## WORK ITEM
Transcribe every one of the records below verbatim, omitting the pictures from your answer.

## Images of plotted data
*** Begin section ***
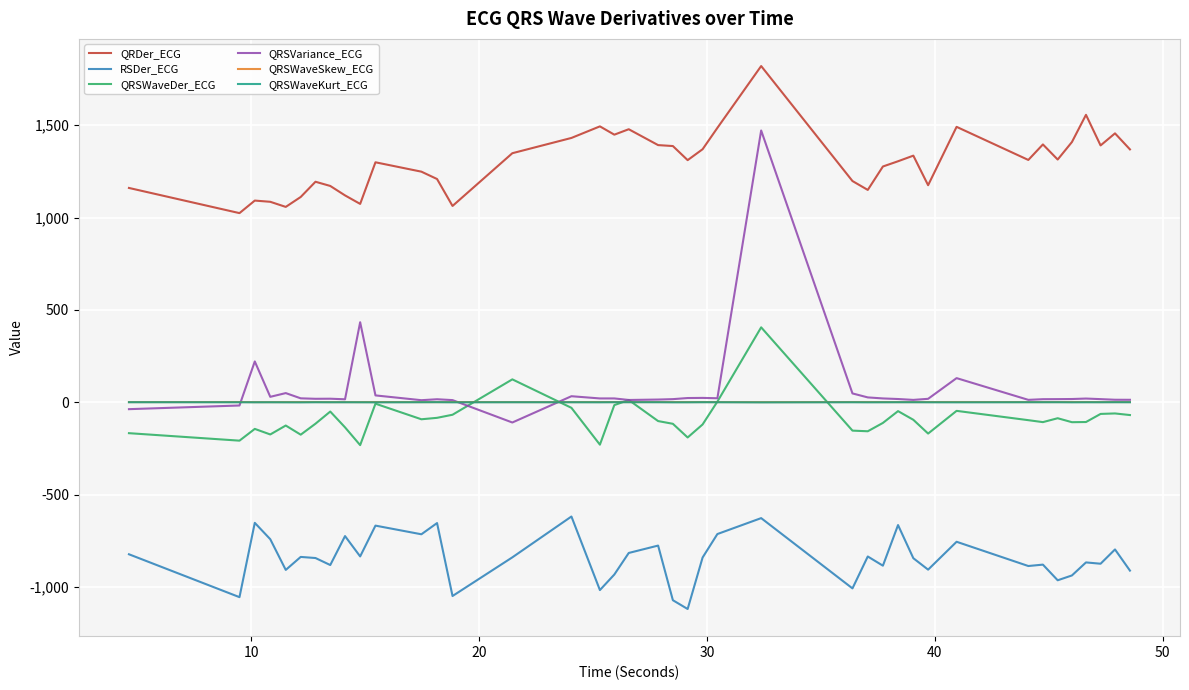

True or false: QRSVariance_ECG and QRDer_ECG cross at least once.

False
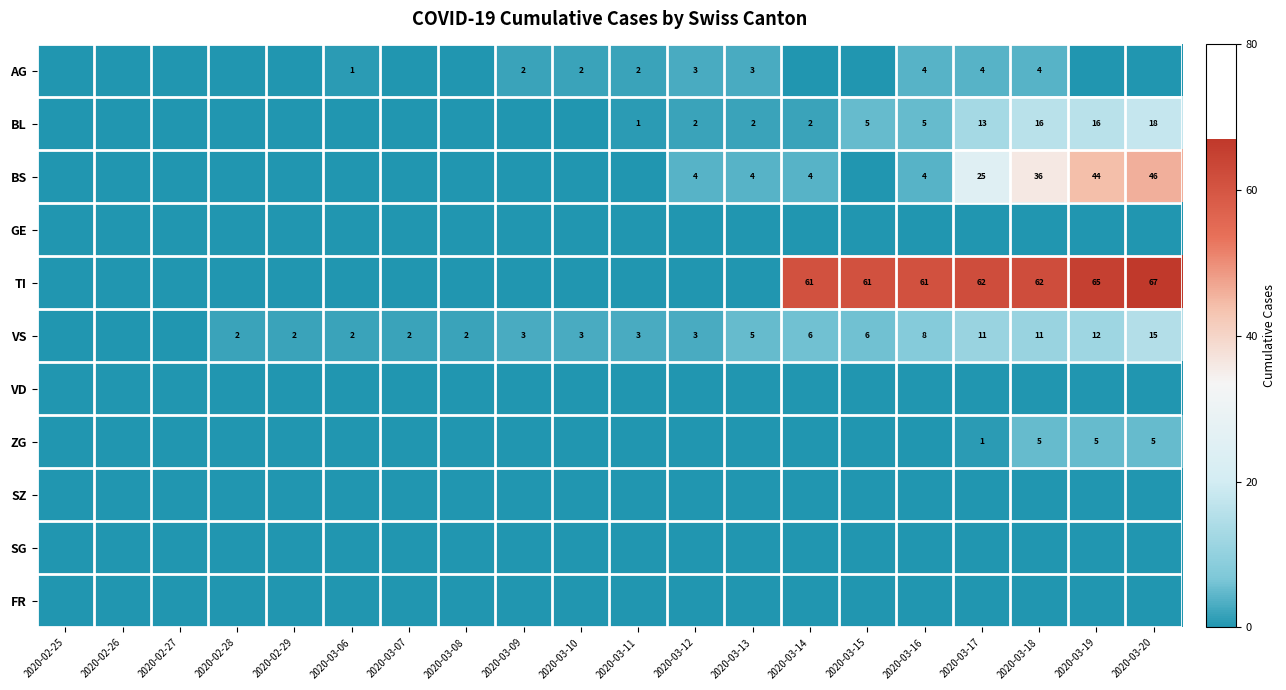

Count the number of categories in the chart.

20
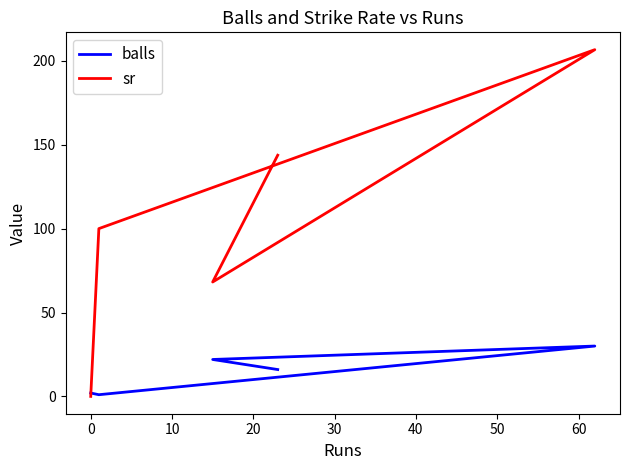

How many interior local valleys does the balls series have?

1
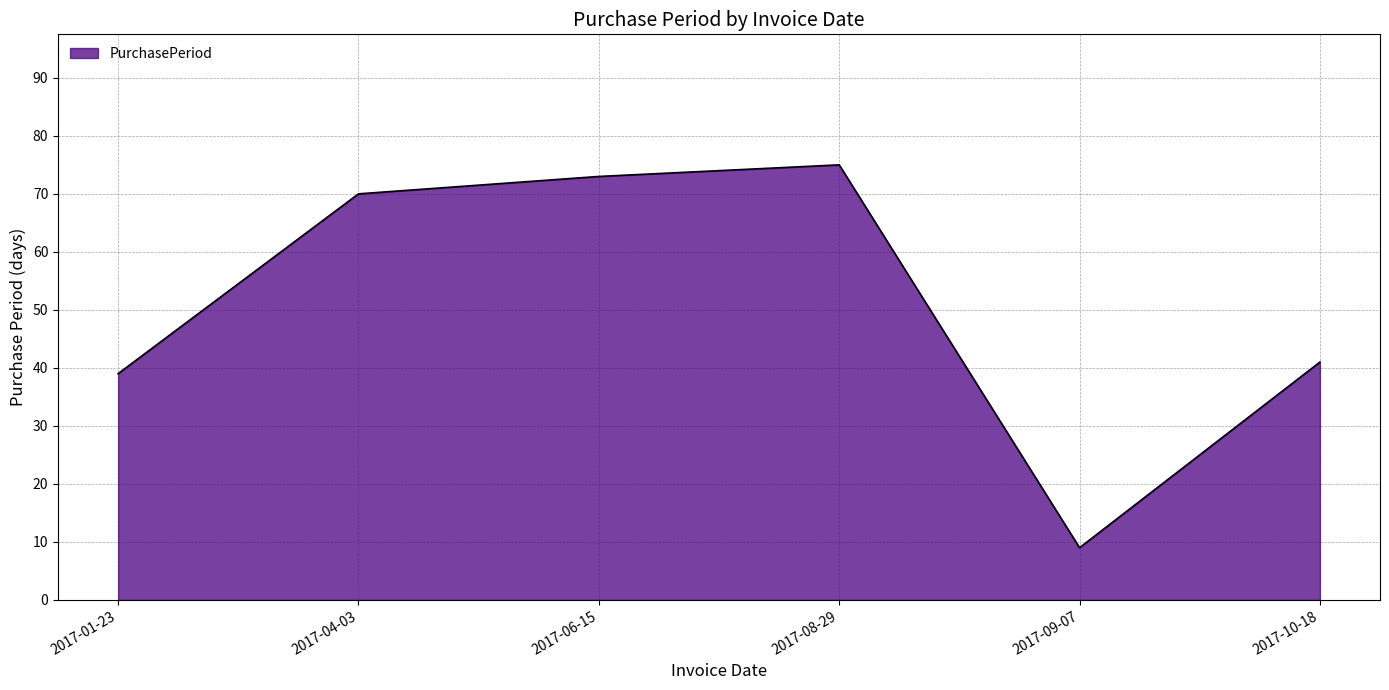

Where is the data nearest to the value 42?

2017-10-18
*** End section ***
## RESPONSE BOX
True or false: QRSVariance_ECG and QRDer_ECG cross at least once.

False

Count the number of categories in the chart.

20

How many interior local valleys does the balls series have?

1

Where is the data nearest to the value 42?

2017-10-18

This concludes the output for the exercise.